Makassar (Antaranews Sulsel) - Sekretaris Daerah Provinsi Sulawesi Selatan Tautoto Tanaranggina meminta organisasi perangkat daerah (OPD) segera merampungkan tindak lanjut temuan Badan Pemeriksa Keuangan (BPK) RI.

"Saya sudah instruksikan agar inspektur memanggil kembali OPD untuk membenahi itu (tindak lanjut terhadap temuan BPK)," kata Tautoto usai melakukan rapat pemantauan tindak lanjut rekomendasi pemeriksaan BPK RI Semester 1 tahun 2018, di Makassar, Selasa.

Ia mengatakan, sejauh ini untuk lingkup Pemprov Sulsel progres tindak lanjut terhadap temuan BPK tersebut baru mencapai 70 persen, atau berada di posisi 17 dari 25 entitas yang diperiksa di Sulsel.

Salah satu penyebab lambatnya progres tersebut, adanya temuan BPK dari tahun 2005 dan 2007.

"Ini yang kami kesulitan, karena dicari Inspektur di mana orangnya, ada yang sudah pensiun, ada yang sudah pindah, bahkan ada yang sudah meninggal," ucapnya.

Meski demikian, lanjutnya, pihaknya tidak bisa berhenti sampai di situ, pembenahan harus tetap dilakukan.

"Yang jelas semua progres harus disampaikan ke BPK, agar terlihat bahwa kita memang punya niat baik untuk memperbaiki itu," ujarnya.

Sementara, Kepala BPK Perwakilan Sulsel Widiyatmantoro mengatakan pihaknya siap berkomunikasi dengan pemerintah daerah terkait kesulitan yang ditemui dalam penyelesaian tindak lanjut temuan BPK tersebut.

"Kewenangan kami memantau dan mengingatkan, karena manfaat pemantauan intinya ada pada tindak lanjutnya, kalau tidak ada tindak lanjut itu berarti tidak ada perbaikan pengelolaan dan pelaporan keuangan," kata dia.

Wakil Bupati Sinjai Andi Fajar Yanwar (kiri) saat menghadiri rapat pemantauan tindak lanjut rekomendasi pemeriksaan BPK RI Semester 1 tahun 2018, di Makassar, Selasa (10/7). (FOTO/Humas Pemkab Sinjai)

Wakil Bupati Sinjai Andi Fajar Yanwar yang hadir pada kegiatan ini mengatakan sangat penting untuk melakukan perbaikan terhadap pengelolaan keuangan daerah dan mengevaluasi apa yang menjadi kelemahan dan kekurangan, baik dari sisi pengelolaan administrasi maupun dalam pengelolaan keuangan.

"Melalui kegiatan ini kita bisa melakukan perbaikan kedepan, agar kita tetap bisa mempertahankan capaian opini wajar tanpa pengecualiaan (WTP) yang telah dirah Kabupaten Sinjai dalam dua tahun ini," ujar Andi Fajar Yanwar didampingi Plt.

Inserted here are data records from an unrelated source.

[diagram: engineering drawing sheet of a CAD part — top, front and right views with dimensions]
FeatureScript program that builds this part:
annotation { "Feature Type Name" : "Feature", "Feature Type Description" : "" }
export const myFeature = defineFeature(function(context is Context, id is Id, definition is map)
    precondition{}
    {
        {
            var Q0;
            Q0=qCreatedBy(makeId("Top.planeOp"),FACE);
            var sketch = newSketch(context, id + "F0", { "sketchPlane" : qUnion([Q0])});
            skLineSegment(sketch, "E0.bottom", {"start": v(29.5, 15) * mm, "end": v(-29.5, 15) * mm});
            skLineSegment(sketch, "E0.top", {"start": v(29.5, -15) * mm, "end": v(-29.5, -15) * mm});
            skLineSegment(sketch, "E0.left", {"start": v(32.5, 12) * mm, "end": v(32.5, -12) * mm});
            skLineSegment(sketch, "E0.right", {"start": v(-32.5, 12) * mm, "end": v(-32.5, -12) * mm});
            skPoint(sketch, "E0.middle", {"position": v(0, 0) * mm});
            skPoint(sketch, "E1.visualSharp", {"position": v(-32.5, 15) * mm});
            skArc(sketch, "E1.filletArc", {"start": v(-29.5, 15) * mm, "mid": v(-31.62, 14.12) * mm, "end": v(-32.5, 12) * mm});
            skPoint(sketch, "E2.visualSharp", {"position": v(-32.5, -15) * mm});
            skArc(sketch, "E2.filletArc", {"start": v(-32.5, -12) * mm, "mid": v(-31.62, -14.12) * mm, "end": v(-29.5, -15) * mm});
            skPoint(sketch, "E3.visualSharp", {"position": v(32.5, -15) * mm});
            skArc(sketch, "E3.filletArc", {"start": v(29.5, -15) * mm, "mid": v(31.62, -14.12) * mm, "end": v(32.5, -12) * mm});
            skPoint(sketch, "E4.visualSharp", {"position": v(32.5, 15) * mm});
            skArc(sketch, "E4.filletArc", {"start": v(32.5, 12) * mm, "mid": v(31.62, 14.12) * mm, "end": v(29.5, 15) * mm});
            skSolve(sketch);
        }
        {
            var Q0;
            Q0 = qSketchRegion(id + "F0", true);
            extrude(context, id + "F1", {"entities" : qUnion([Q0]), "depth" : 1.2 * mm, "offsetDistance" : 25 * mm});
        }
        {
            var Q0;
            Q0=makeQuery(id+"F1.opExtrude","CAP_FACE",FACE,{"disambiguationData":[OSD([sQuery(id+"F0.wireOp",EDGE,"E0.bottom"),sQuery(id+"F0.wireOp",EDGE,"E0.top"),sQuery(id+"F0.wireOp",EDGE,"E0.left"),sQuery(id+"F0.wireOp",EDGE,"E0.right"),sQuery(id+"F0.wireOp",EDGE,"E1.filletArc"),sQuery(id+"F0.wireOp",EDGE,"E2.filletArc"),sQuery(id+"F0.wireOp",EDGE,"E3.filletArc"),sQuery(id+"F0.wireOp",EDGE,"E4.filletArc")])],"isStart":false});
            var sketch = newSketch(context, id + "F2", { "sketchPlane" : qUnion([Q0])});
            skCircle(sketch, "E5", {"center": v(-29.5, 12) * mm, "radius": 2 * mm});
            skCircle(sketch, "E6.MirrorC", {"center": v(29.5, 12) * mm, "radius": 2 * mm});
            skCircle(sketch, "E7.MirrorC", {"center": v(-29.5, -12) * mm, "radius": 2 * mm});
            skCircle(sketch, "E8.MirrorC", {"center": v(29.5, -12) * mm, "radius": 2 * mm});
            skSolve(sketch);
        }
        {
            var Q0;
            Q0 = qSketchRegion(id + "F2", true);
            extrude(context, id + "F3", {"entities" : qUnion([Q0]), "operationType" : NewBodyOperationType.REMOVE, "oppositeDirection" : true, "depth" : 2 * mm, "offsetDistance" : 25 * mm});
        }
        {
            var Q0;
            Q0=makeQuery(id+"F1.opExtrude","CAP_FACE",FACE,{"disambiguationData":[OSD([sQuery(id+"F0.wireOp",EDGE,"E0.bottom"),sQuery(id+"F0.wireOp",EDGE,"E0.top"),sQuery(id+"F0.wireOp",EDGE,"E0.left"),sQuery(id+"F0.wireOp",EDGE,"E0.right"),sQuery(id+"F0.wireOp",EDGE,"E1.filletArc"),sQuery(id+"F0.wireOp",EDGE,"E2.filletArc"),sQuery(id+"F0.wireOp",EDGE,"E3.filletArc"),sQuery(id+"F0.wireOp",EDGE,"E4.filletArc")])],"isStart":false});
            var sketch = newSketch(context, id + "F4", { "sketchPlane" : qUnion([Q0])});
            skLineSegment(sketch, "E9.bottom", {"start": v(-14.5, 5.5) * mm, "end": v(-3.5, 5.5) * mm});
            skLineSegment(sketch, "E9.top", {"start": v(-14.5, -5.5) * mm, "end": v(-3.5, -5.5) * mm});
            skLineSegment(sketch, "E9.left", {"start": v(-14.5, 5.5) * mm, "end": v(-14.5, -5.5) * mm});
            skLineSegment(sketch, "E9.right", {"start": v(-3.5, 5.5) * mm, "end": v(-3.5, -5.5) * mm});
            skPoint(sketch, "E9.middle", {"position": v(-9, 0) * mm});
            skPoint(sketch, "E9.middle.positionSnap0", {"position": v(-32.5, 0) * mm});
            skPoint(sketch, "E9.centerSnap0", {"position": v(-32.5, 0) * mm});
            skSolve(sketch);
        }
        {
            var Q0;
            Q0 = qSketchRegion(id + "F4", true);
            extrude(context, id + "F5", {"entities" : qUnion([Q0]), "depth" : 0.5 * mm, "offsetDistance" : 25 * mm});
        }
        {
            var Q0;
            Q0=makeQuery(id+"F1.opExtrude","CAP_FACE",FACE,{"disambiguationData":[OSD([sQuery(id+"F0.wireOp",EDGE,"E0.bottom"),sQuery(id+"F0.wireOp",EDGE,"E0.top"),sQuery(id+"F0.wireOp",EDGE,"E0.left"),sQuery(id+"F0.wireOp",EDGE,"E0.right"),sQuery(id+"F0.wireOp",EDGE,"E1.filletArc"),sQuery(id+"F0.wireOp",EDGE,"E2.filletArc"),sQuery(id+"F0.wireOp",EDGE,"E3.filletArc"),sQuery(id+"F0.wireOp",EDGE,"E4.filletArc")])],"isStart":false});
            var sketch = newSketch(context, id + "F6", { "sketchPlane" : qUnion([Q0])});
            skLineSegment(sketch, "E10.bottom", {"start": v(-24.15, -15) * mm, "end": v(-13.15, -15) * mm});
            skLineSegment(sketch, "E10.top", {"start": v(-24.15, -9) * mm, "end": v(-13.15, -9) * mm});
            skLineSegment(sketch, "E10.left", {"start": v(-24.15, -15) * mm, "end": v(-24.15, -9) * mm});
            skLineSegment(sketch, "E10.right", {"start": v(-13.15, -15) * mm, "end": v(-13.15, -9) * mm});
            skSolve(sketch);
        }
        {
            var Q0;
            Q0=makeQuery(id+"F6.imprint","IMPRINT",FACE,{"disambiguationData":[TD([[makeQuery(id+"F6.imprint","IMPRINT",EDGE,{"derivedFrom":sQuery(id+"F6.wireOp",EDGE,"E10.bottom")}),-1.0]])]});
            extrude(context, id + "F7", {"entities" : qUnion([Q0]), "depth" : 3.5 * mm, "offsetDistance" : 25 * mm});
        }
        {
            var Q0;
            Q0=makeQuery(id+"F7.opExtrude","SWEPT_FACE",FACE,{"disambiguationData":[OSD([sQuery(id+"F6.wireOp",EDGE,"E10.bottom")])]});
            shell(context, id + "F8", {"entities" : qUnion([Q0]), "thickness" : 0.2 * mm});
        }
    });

Kepala Inspektur Inspektorat Sinjai Andi Yusran Maddolangeng dan Kasubag Tindak Lanjut Bagian Hukum Setdakab Sinjai Mulyadi.

Turut hadir dalam kegiatan tersebut antara lain para Bupati/Walikota dan Wakil Bupati se-Sulawesi Selatan, para Sekretaris Daerah se-Sulawesi Selatan, Kepala Inspektur Inspektorat Kabupaten/Kota, para pejabat struktural dan pejabat fungsional.